Herbert Provost Collection
1958 – 1978
About
1 inch; photographic.
Collection Description
Herbert Provost, a professional photographer, was born December 27, 1921 in Dayton, Texas. The son of Delphina and Paul Provost, he was raised in Dayton and Houston and attended high school in Houston. Provost attended Texas Southern University in 1940 to 1944, during which time he studied under A. C. Teal at the Teal School of Photography in Houston, Texas.
Provost served in the U. S. Navy during World War II from 1944 – 1945 and was discharged in 1946. That year he enrolled in an 18-month course at the Progressive School of Professional Photographers in New Haven, Connecticut to continue his education in photography. Returning to Houston in 1947, Provost worked at the Gittings and Lawless studio for a year and then in 1949 opened his own studio. With partners he operated under the name the Provost Trio and later, with his son, as Provost and Associates. Herbert Provost died January 4, 1998.
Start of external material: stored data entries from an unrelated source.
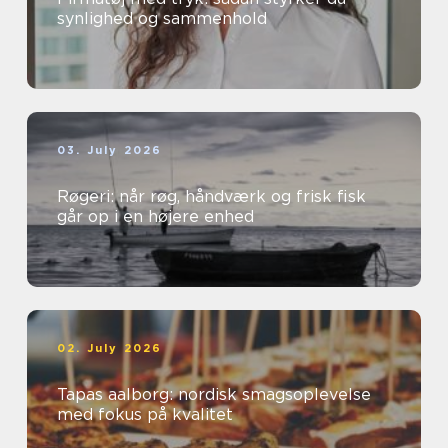
synlighed og sammenhold
03. July 2026
Røgeri: når røg, håndværk og frisk fisk
går op i en højere enhed
02. July 2026
Tapas aalborg: nordisk smagsoplevelse
med fokus på kvalitet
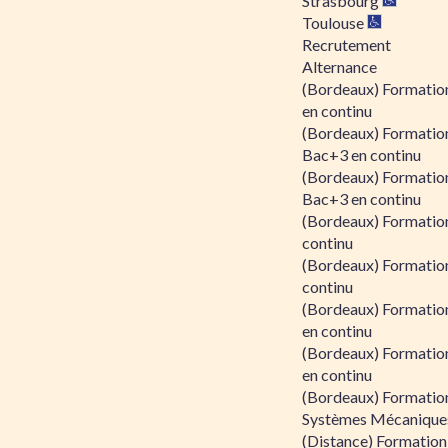
Strasbourg
Toulouse
Recrutement
Alternance
(Bordeaux) Formation
en continu
(Bordeaux) Formatio
Bac+3 en continu
(Bordeaux) Formatio
Bac+3 en continu
(Bordeaux) Formatio
continu
(Bordeaux) Formatio
continu
(Bordeaux) Formation
en continu
(Bordeaux) Formation
en continu
(Bordeaux) Formation
Systèmes Mécaniques
(Distance) Formation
During his career he photographed the Houston African American community, producing standard portraiture, class photographs, and during the civil rights era, official photographs for the local branch of the National Association for the Advancement of Colored People for use in legal cases.
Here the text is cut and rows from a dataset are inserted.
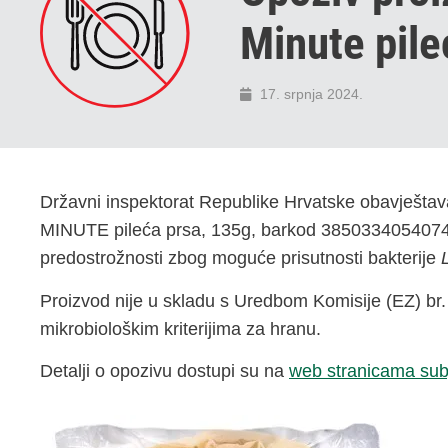
Minute pile
17. srpnja 2024.
Državni inspektorat Republike Hrvatske obavješta
MINUTE pileća prsa, 135g, barkod 3850334054074, u
predostrožnosti zbog moguće prisutnosti bakterije
Proizvod nije u skladu s Uredbom Komisije (EZ) br
mikrobiološkim kriterijima za hranu.
Detalji o opozivu dostupi su na
web stranicama sub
Herbert Provost was married to Georgia Doyle in 1946. An oral history with Provost and examples of his work appear in Portraits of Community: African American Photography in Texas (Austin: Texas State Historical Association, 1996).
The collection consists of selected examples of Provost's commercial photography, made between 1958 and 1978, documenting Southern University in Baton Rouge, Louisiana, Texas Southern University in Houston, Texas, and portraiture.
Arrangement: prints arranged in series by subject.